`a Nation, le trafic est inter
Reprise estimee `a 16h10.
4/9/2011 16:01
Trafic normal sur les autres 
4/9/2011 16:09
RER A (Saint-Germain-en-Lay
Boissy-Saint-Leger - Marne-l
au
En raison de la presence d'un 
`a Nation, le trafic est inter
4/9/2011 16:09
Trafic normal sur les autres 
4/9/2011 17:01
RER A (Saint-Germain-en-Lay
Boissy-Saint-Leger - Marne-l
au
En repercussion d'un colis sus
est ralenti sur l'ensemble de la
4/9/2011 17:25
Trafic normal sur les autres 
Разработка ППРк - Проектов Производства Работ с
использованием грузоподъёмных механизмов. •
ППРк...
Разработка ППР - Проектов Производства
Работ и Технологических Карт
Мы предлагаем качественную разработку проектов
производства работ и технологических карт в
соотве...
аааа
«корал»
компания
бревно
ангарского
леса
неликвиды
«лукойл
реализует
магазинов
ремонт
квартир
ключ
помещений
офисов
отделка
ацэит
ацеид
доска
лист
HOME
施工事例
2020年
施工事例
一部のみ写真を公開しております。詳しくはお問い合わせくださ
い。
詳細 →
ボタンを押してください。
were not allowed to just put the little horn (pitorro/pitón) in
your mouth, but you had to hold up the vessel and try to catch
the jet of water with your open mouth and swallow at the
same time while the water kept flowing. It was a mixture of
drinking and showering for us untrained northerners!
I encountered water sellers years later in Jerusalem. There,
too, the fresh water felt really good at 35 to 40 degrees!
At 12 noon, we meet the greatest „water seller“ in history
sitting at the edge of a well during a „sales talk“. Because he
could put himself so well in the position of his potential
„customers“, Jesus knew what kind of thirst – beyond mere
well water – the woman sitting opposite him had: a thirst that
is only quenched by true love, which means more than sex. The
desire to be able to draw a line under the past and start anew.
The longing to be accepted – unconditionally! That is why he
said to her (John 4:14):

★ ★ ★ ★

WORK TASK —
All lines in the data that contain the word "mouth" should be copied.

REPLY —
your mouth, but you had to hold up the vessel and try to catch
the jet of water with your open mouth and swallow at the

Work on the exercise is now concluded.